Joseph F. Dunford
In the U.S. military and intelligence communities, we can’t cut corners. We must equip our highly trained people with the most advanced weapons and the most powerful technology available—because lives, missions, and the defense of freedom depend on it.
So why would we shortchange our troops and analysts by undermining artificial intelligence (AI), the very technology that’s quickly becoming one of the most decisive capabilities in the 21st Century?
Today, AI is beginning to deliver meaningful operational gains for the Defense Department (DoD) and the Intelligence Community (IC). AI is being used to simulate battlefield conditions in training, process vast amounts of information in support of decision making and intelligence, enhance cyber defense, enable real-time combat system updates, and field autonomous weapons systems.
If we underinvest in American AI or place heavy-handed restrictions on its development, we don’t just risk falling behind in innovation. We risk falling behind on the front lines.
Unfortunately, that risk is growing.
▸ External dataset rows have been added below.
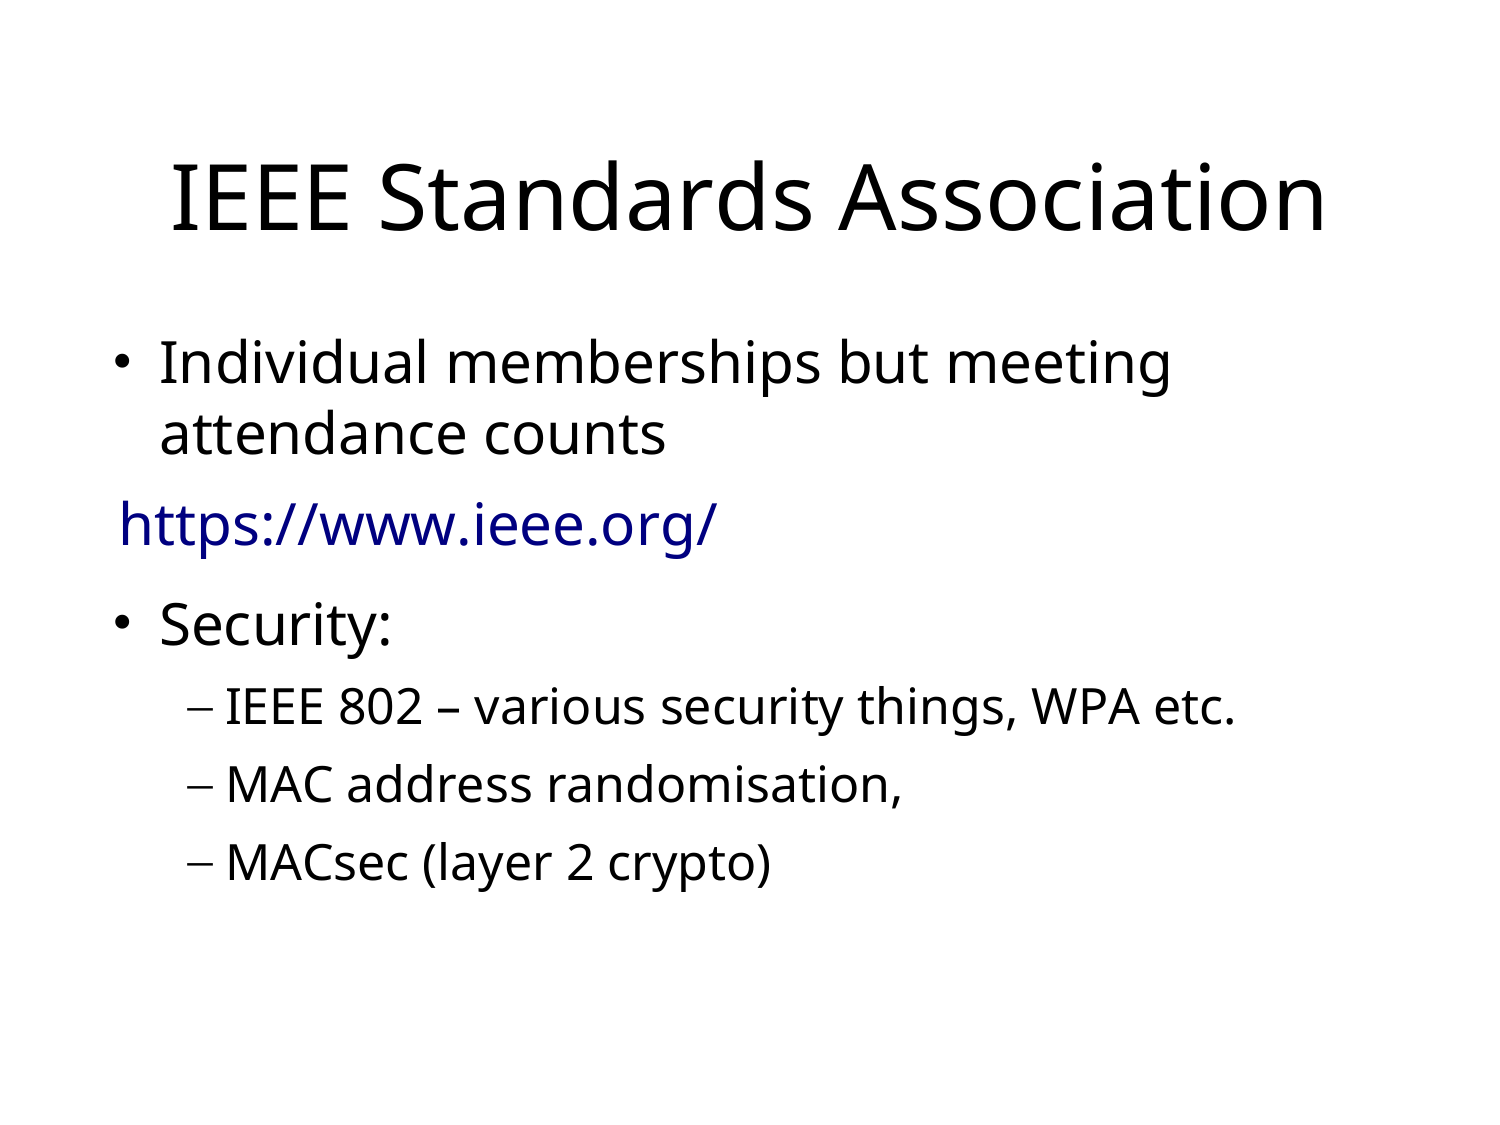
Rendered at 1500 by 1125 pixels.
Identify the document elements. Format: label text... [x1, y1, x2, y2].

list Individual memberships but meeting attendance counts https://www.ieee.org/ Security: IEEE 802 – various security things, WPA etc. MAC address randomisation, MACsec (layer 2 crypto) [112, 324, 1388, 1000]
title IEEE Standards Association [112, 99, 1388, 288]
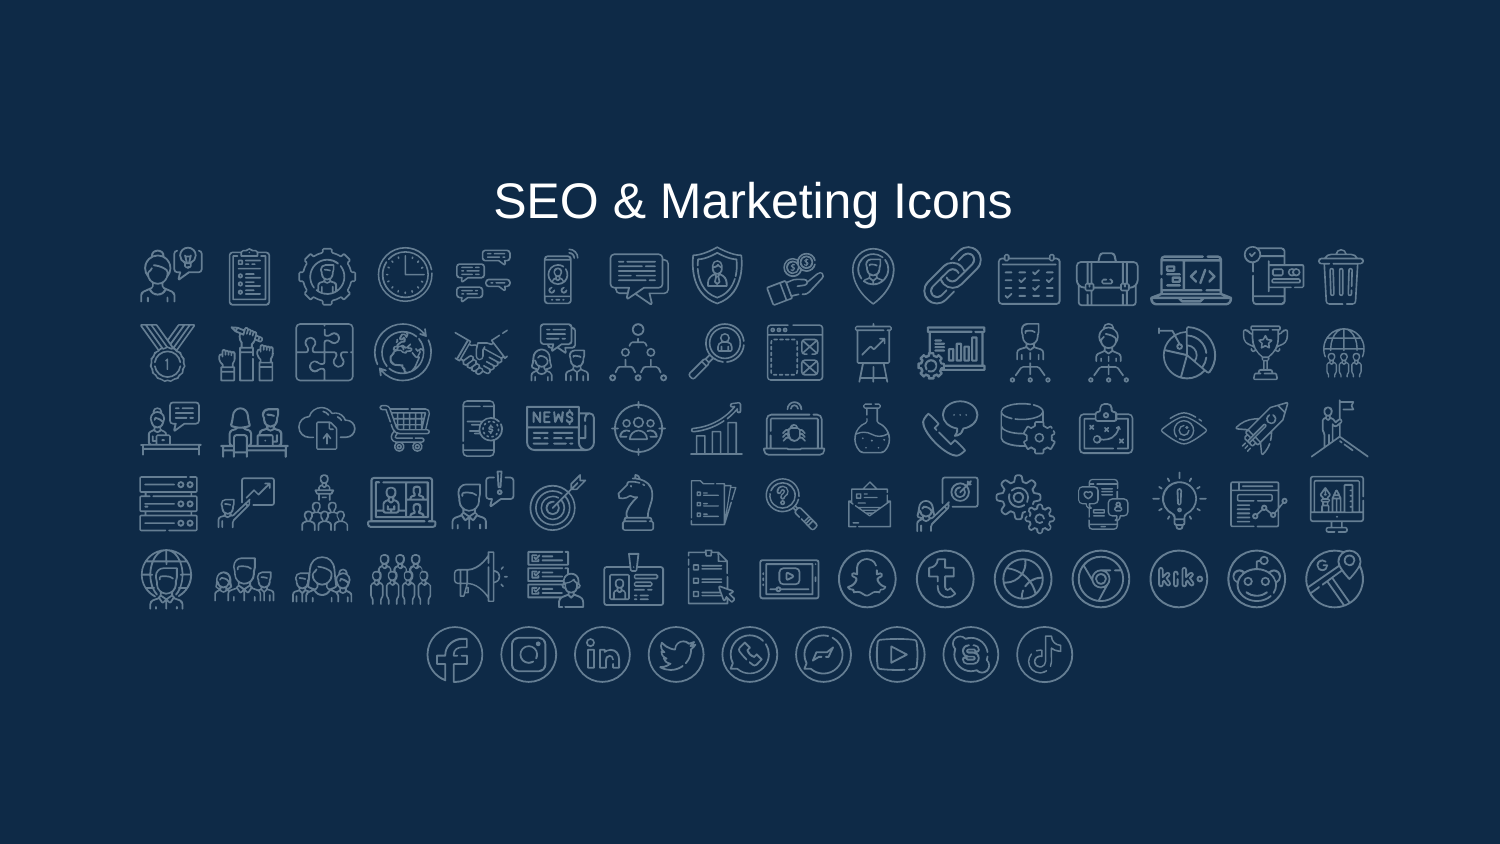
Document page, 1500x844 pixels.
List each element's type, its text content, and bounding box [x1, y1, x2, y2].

text_box [759, 559, 820, 600]
text_box [915, 549, 975, 609]
text_box [186, 519, 194, 527]
text_box [1236, 493, 1273, 502]
text_box [1105, 377, 1112, 383]
text_box [377, 246, 433, 303]
text_box [1338, 267, 1344, 297]
text_box [379, 404, 431, 452]
text_box [942, 400, 979, 437]
text_box [1235, 401, 1289, 456]
text_box [1309, 475, 1365, 533]
text_box [500, 626, 558, 683]
text_box [370, 554, 432, 605]
text_box [1158, 326, 1217, 380]
text_box [1242, 325, 1289, 381]
text_box [646, 347, 656, 357]
text_box [1305, 549, 1364, 609]
text_box [950, 480, 972, 502]
text_box [1088, 364, 1130, 383]
text_box [381, 330, 425, 375]
text_box [721, 626, 779, 683]
text_box [688, 323, 745, 380]
text_box [1317, 249, 1365, 305]
text_box [1078, 403, 1134, 455]
text_box [1243, 246, 1305, 306]
text_box [852, 247, 895, 305]
text_box [1347, 267, 1353, 297]
text_box [217, 477, 275, 529]
text_box [139, 476, 198, 532]
text_box [692, 564, 700, 571]
text_box [1016, 626, 1074, 684]
text_box [868, 626, 926, 683]
text_box [1160, 412, 1208, 445]
text_box [481, 249, 511, 266]
text_box [1078, 478, 1129, 530]
text_box [220, 407, 289, 458]
text_box [527, 550, 570, 566]
text_box [765, 478, 818, 531]
text_box [993, 549, 1053, 609]
text_box [763, 413, 826, 456]
text_box [1271, 268, 1284, 277]
text_box [1000, 402, 1056, 455]
text_box [854, 403, 891, 454]
text_box [543, 248, 579, 305]
text_box [1230, 481, 1288, 528]
text_box [766, 324, 824, 381]
text_box [218, 348, 236, 382]
text_box [620, 347, 630, 357]
text_box [1101, 488, 1114, 493]
text_box [454, 331, 508, 376]
text_box [367, 476, 437, 528]
text_box [995, 474, 1056, 535]
text_box [690, 421, 743, 455]
text_box [140, 407, 202, 456]
text_box [451, 483, 487, 530]
text_box [295, 323, 354, 382]
text_box [173, 246, 203, 281]
text_box [690, 480, 738, 526]
text_box [539, 323, 589, 382]
text_box [942, 626, 1000, 683]
text_box [292, 556, 353, 603]
text_box [186, 481, 194, 489]
text_box [1323, 328, 1365, 378]
text_box [1165, 265, 1176, 272]
text_box [609, 358, 668, 382]
text_box [1158, 481, 1201, 530]
text_box [1071, 549, 1131, 609]
text_box [631, 323, 645, 336]
text_box [692, 577, 700, 584]
text_box [496, 470, 503, 496]
text_box [1227, 549, 1287, 609]
text_box [574, 626, 631, 683]
text_box [628, 337, 648, 347]
text_box [527, 567, 585, 608]
text_box [611, 400, 667, 456]
text_box [456, 263, 486, 283]
text_box [922, 412, 966, 457]
text_box [837, 549, 897, 609]
text_box [923, 246, 982, 305]
title SEO & Marketing Icons [175, 153, 1332, 233]
text_box [786, 401, 803, 411]
text_box [526, 405, 595, 452]
text_box [647, 626, 705, 683]
text_box [687, 567, 735, 605]
text_box [1095, 322, 1122, 363]
text_box [177, 519, 185, 527]
text_box [854, 322, 892, 383]
text_box [298, 406, 356, 439]
text_box [214, 557, 275, 602]
text_box [485, 476, 515, 508]
text_box [530, 348, 553, 382]
text_box [298, 247, 357, 306]
text_box [1149, 549, 1209, 609]
text_box [316, 421, 338, 450]
text_box [426, 626, 484, 683]
text_box [140, 549, 193, 610]
text_box [687, 549, 728, 575]
text_box [917, 326, 986, 380]
text_box [1311, 399, 1369, 458]
text_box [456, 286, 484, 303]
text_box [1075, 252, 1139, 307]
text_box [169, 401, 200, 432]
text_box [228, 248, 271, 306]
text_box [916, 476, 979, 533]
text_box [230, 326, 263, 382]
text_box [691, 246, 743, 305]
text_box [1287, 268, 1301, 277]
text_box [140, 324, 196, 383]
text_box [378, 339, 432, 382]
text_box [529, 474, 587, 531]
text_box [692, 590, 700, 598]
text_box [1016, 323, 1045, 361]
text_box [690, 402, 742, 433]
text_box [462, 400, 503, 457]
text_box [1034, 432, 1045, 443]
text_box [373, 323, 427, 366]
text_box [301, 474, 349, 532]
text_box [177, 481, 185, 489]
text_box [1150, 255, 1233, 306]
text_box [1271, 278, 1301, 284]
text_box [140, 249, 176, 303]
text_box [256, 344, 274, 382]
text_box [795, 626, 852, 683]
text_box [997, 253, 1061, 305]
text_box [1009, 362, 1051, 383]
text_box [1165, 273, 1181, 283]
text_box [603, 552, 665, 606]
text_box [1329, 267, 1335, 297]
text_box [485, 278, 511, 292]
text_box [453, 551, 501, 602]
text_box [617, 474, 655, 531]
text_box [848, 481, 892, 528]
text_box [609, 253, 669, 306]
text_box [766, 252, 825, 306]
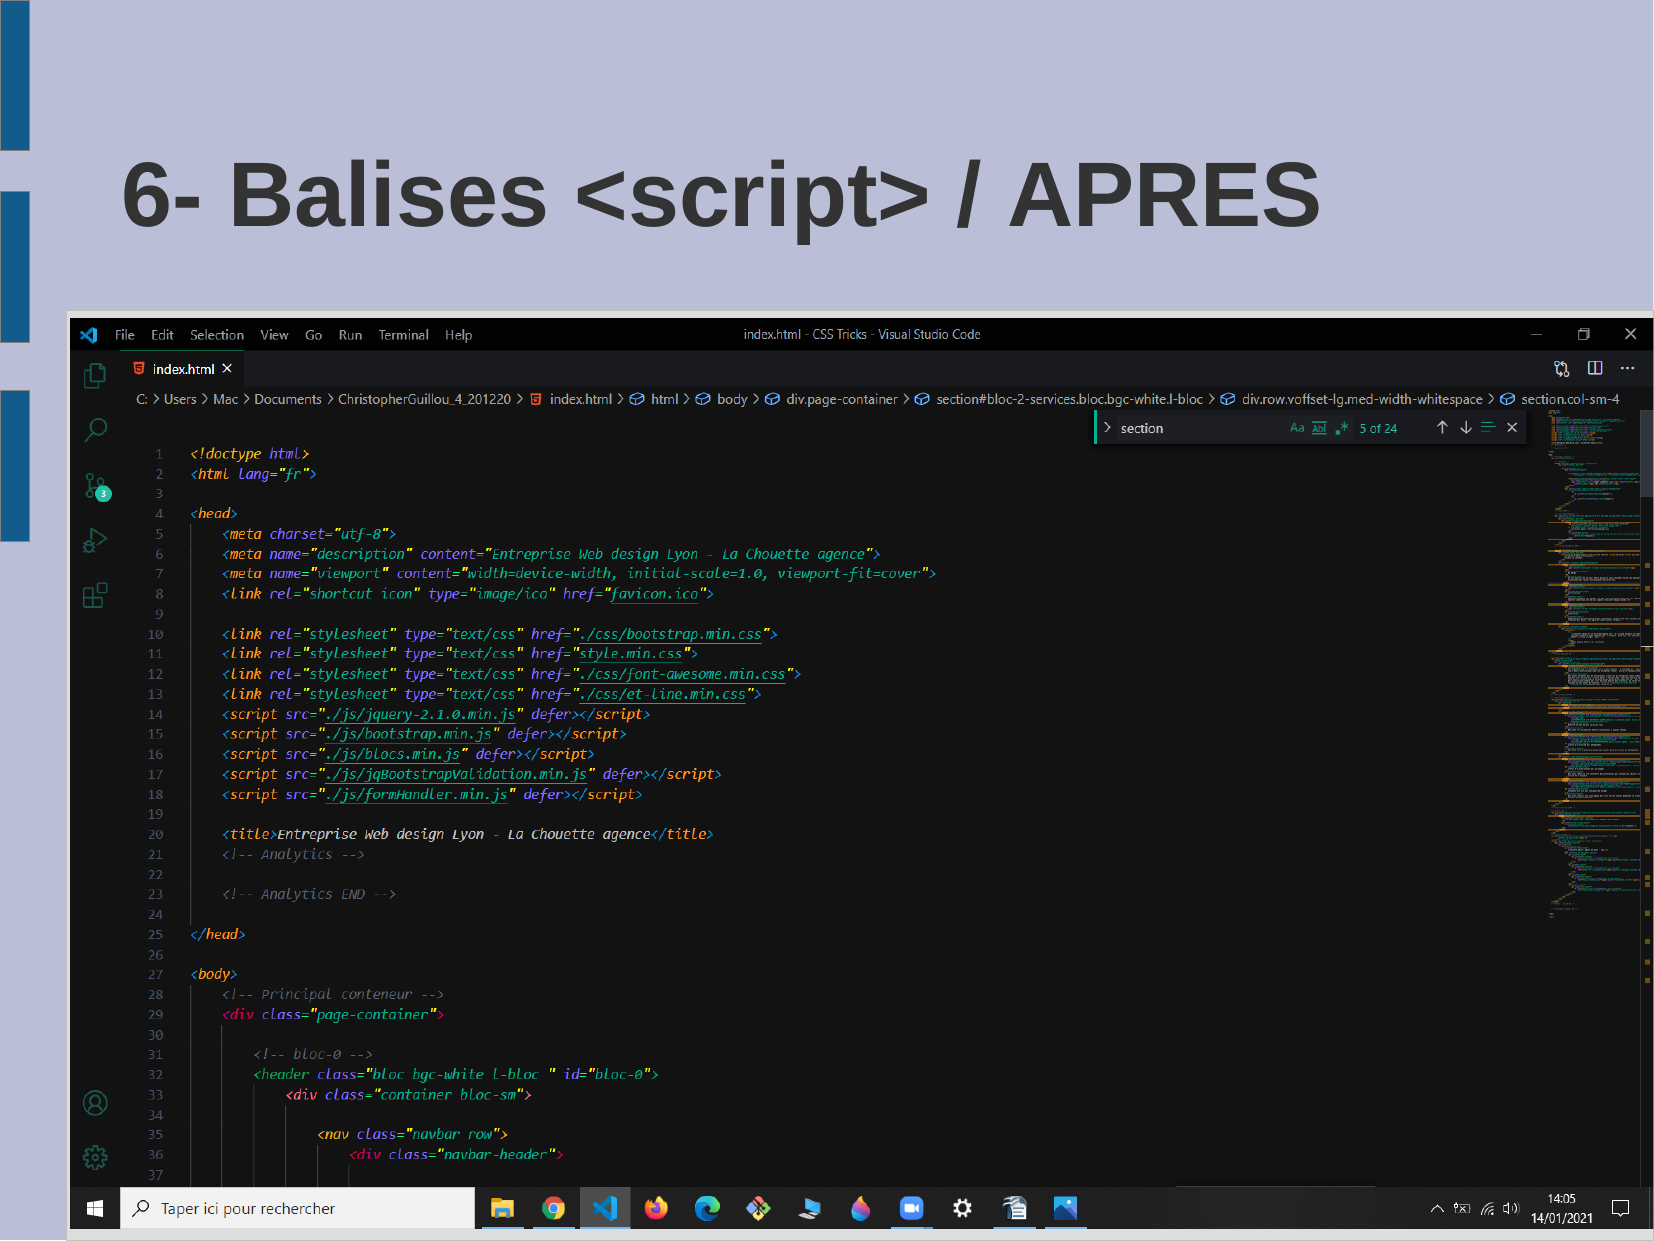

Policymakers of both parties have proposed more than 1,000 AI rules at the state level, many of which, while well-intentioned, could slow the development of powerful, American-made AI models and hand our adversaries a lasting advantage.
Meanwhile, misguided efforts to rewrite longstanding fair use copyright principles or overly restrict the data AI systems can be trained on may sound like minor regulatory tweaks, but in reality, they strike at the heart of how these systems function. And their consequences for national security could be severe.
Why does training data matter so much? Because large language AI models (LLMs) don’t “reason” like humans—they learn patterns from the data they’ve seen. The broader and more representative the training data, the more accurately they can interpret complex scenarios, spot emerging threats, or generate mission-relevant insights.